O Bitcoin acompanhou o movimento de queda das criptomoedas em um início de ano marcado pela aversão ao risco. A captura de Nicolás Maduro, no início de janeiro, elevou a volatilidade dos mercados globais, frustrando expectativas de um ano mais favorável às criptos sob uma administração americana vista como mais amigável ao setor. 

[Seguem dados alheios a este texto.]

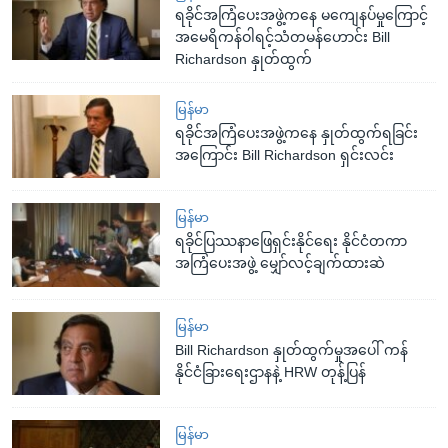
ရခိုင်အကြံပေးအဖွဲ့ကနေ မကျေနပ်မှုကြောင့်
အမေရိကန်ဝါရင့်သံတမန်ဟောင်း Bill
Richardson နှုတ်ထွက်
မြန်မာ
ရခိုင်အကြံပေးအဖွဲ့ကနေ နှုတ်ထွက်ရခြင်း
အကြောင်း Bill Richardson ရှင်းလင်း
မြန်မာ
ရခိုင်ပြဿနာဖြေရှင်းနိုင်ရေး နိုင်ငံတကာ
အကြံပေးအဖွဲ့ မျှော်လင့်ချက်ထားဆဲ
မြန်မာ
Bill Richardson နှုတ်ထွက်မှုအပေါ် ကန်
နိုင်ငံခြားရေးဌာနနဲ့ HRW တုန့်ပြန်
မြန်မာ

 As tensões entre Estados Unidos e Europa, somadas a novas ameaças tarifárias relacionadas à Groenlândia, ampliaram a cautela dos investidores. Apesar da manutenção dos juros americanos, o tom mais conservador do Fed também pesou sobre os ativos de risco. 

Dólar Ptax (-5,62%) 

 O dólar Ptax registrou forte desvalorização frente ao real em janeiro. O movimento refletiu o intenso fluxo de capital para mercados emergentes, favorecendo moedas locais. Analistas destacam um cenário atípico de dólar mais fraco de forma generalizada, com o real entre as moedas com melhor desempenho global. 

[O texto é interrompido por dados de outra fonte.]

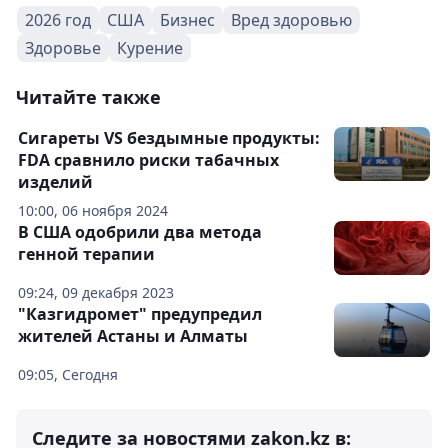
2026 год
США
Бизнес
Вред здоровью
Здоровье
Курение
Читайте также
Сигареты VS бездымные продукты:
FDA сравнило риски табачных
изделий
10:00, 06 ноября 2024
В США одобрили два метода
генной терапии
09:24, 09 декабря 2023
"Казгидромет" предупредил
жителей Астаны и Алматы
09:05, Сегодня
Следите за новостями zakon.kz в: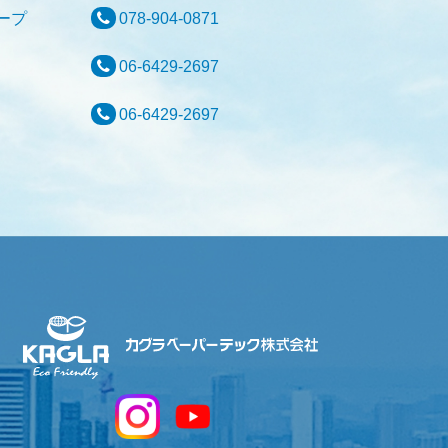
材グループ
078-904-0871
理部
06-6429-2697
理部
06-6429-2697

 A retórica de Donald Trump sobre a Groenlândia e seu discurso no Fórum Econômico Mundial de Davos reforçaram a estratégia de redução da exposição a ativos americanos. 

Euro (-4,68%) 

 O euro se desvalorizou frente ao real ao longo de janeiro. O movimento foi explicado pela força da moeda brasileira, impulsionada pelo forte ingresso de capital estrangeiro. No cenário externo, o crescimento modesto da economia europeia e as incertezas comerciais com os Estados Unidos contribuíram para a fraqueza relativa da moeda comum. 
 
Em resumo, janeiro de 2026 destacou-se pelo fluxo robusto de capital estrangeiro e forte valorização dos ativos brasileiros, sustentados por expectativas de flexibilização monetária e maior apetite por risco nos mercados emergentes. Em sentido oposto, ativos atrelados ao dólar e criptomoedas registraram desempenho negativo, pressionados pela valorização do real e pelo aumento da cautela no cenário global. 

BDRX (-4,22%) 

 O BDRX recuou em janeiro, impactado principalmente pela valorização do real frente ao dólar. Como os BDRs representam ativos estrangeiros precificados em moeda local, a apreciação cambial reduziu seus preços em reais. 

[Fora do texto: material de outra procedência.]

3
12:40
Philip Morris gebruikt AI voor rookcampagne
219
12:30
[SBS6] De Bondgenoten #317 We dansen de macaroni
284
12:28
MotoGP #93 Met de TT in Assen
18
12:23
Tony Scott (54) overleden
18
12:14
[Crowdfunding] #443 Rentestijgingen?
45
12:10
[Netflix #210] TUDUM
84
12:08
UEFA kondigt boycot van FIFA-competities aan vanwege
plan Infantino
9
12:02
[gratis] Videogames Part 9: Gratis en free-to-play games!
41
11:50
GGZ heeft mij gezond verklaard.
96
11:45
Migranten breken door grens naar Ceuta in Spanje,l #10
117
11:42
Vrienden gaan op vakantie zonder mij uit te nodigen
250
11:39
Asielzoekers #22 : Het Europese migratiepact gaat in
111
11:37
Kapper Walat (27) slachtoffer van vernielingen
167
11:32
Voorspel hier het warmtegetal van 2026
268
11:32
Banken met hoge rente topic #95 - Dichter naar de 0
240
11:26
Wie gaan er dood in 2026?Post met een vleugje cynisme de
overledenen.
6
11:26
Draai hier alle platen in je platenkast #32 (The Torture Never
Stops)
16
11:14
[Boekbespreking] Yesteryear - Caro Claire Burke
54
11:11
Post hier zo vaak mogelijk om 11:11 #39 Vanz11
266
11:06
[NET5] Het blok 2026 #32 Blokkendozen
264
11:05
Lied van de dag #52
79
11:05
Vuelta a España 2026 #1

Em resumo, janeiro de 2026 destacou-se pelo fluxo robusto de capital estrangeiro e forte valorização dos ativos brasileiros, sustentados por expectativas de flexibilização monetária e maior apetite por risco nos mercados emergentes. Em sentido oposto, ativos atrelados ao dólar e criptomoedas registraram desempenho negativo, pressionados pela valorização do real e pelo aumento da cautela no cenário global.